- _Selected text_
= = = = =

LONDON: Here are the leading lights looking to land gold over the next two weeks in South Korea.
KJETIL JANSRUD — The Norwegian heads up a powerful set of skiers from the Winter Olympic heavyweights also boasting the likes of speed king Aksel Lund Svindal and slalom expert Henrik Kristoffersen. Jansrud won super-G gold and downhill bronze in Sochi in 2014 and giant slalom silver in 2010. His versatility is legendary and he has history in South Korea, having won the downhill on the Olympic course in February last year.
MARTIN FOURCADE — The 29-year-old brings to Pyeongchang all the credentials for achieving more success. An 11-time world champion and six-time overall World Cup winner, Fourcade won two golds and a silver at Sochi 2014 having also claimed silver in 2010. The French army officer has been in imperious form this season, but so has Norwegian Johannes Boe, the only man capable of stopping his golden charge. It all makes for a thrilling showdown in South Korea.
CHLOE KIM — Aged just 17, Chloe Kim is tipped by many to become the breakout star of the Winter Olympics in Korea, her parents’ homeland. Too young to compete in Sochi four years ago, she’s a halfpipe snowboard specialist who has racked up some impressive performances over the past few months. She is a four-times Winter X Games champion and was America’s flag-bearer at the 2016 Winter Youth Olympics, where she won the halfpipe and slopestyle titles.

= = = = =

- _Data provided_
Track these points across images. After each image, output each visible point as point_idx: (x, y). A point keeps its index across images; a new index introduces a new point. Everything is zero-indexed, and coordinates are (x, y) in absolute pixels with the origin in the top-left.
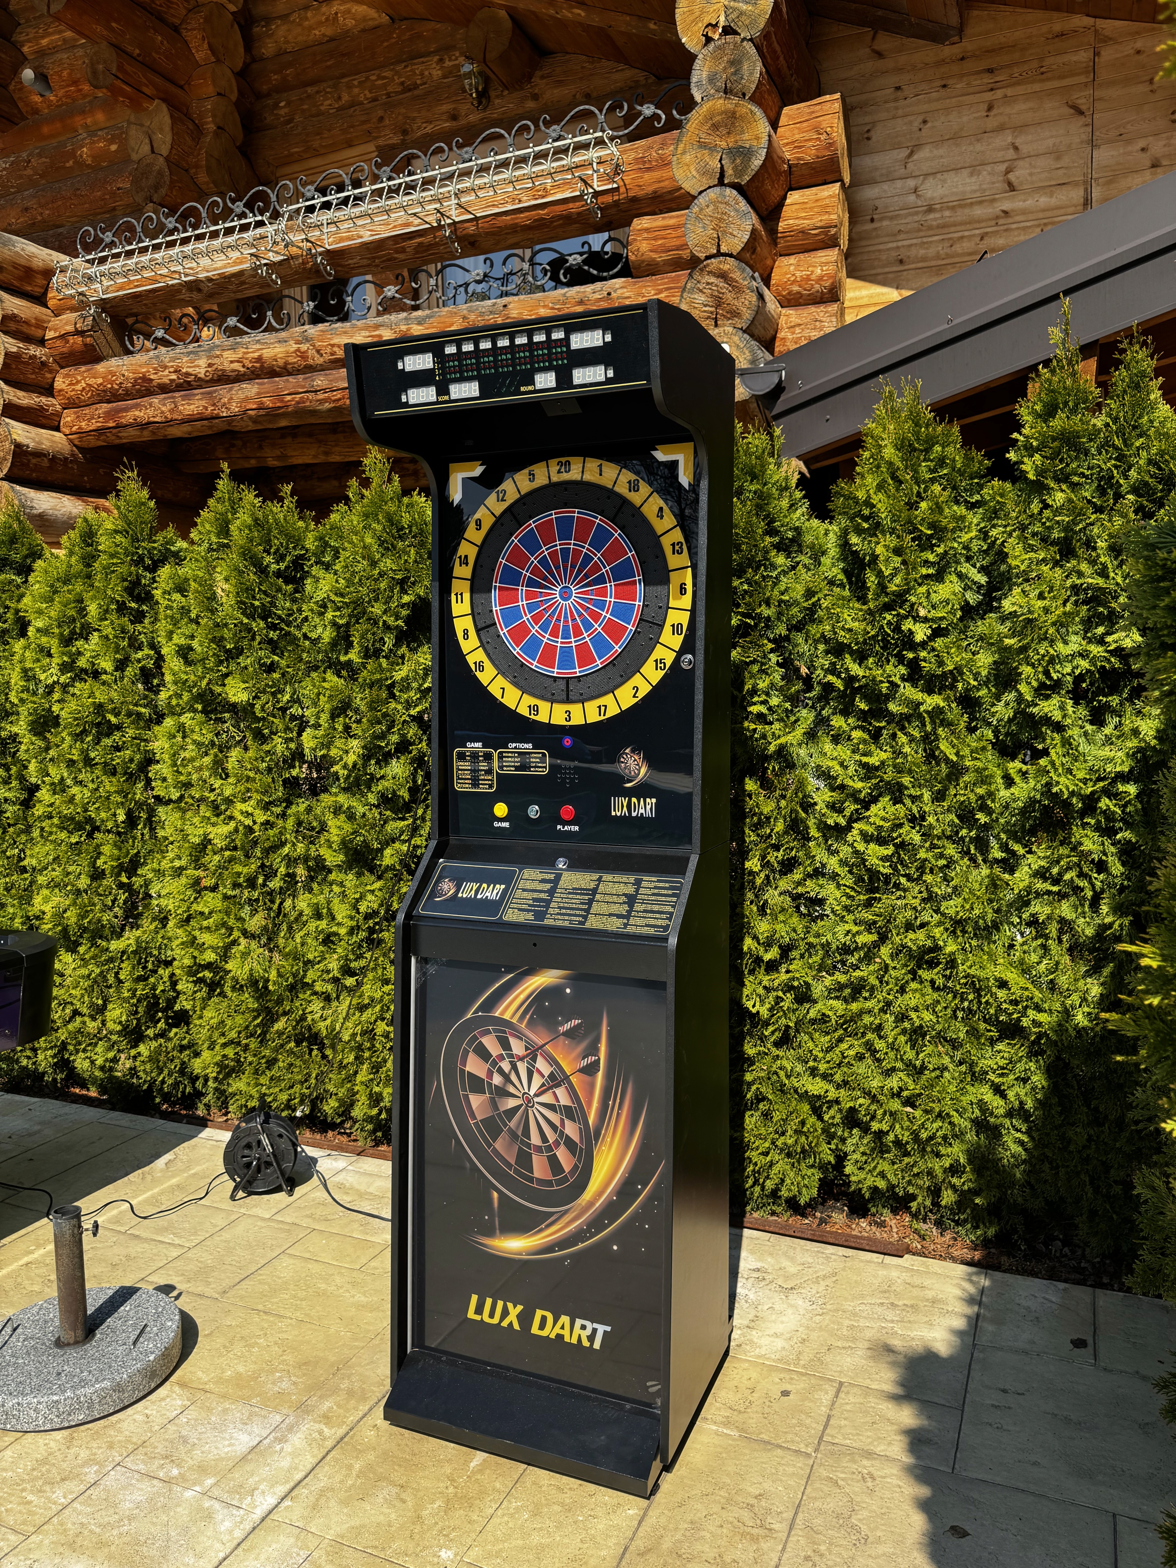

= = = = =

- _Task details_
Reproduce the passage on Winter Olympic contenders above word for word, beginning at the words "KJETIL JANSRUD —" and stopping after "February last year.".

- _Solution for this problem_
KJETIL JANSRUD — The Norwegian heads up a powerful set of skiers from the Winter Olympic heavyweights also boasting the likes of speed king Aksel Lund Svindal and slalom expert Henrik Kristoffersen. Jansrud won super-G gold and downhill bronze in Sochi in 2014 and giant slalom silver in 2010. His versatility is legendary and he has history in South Korea, having won the downhill on the Olympic course in February last year.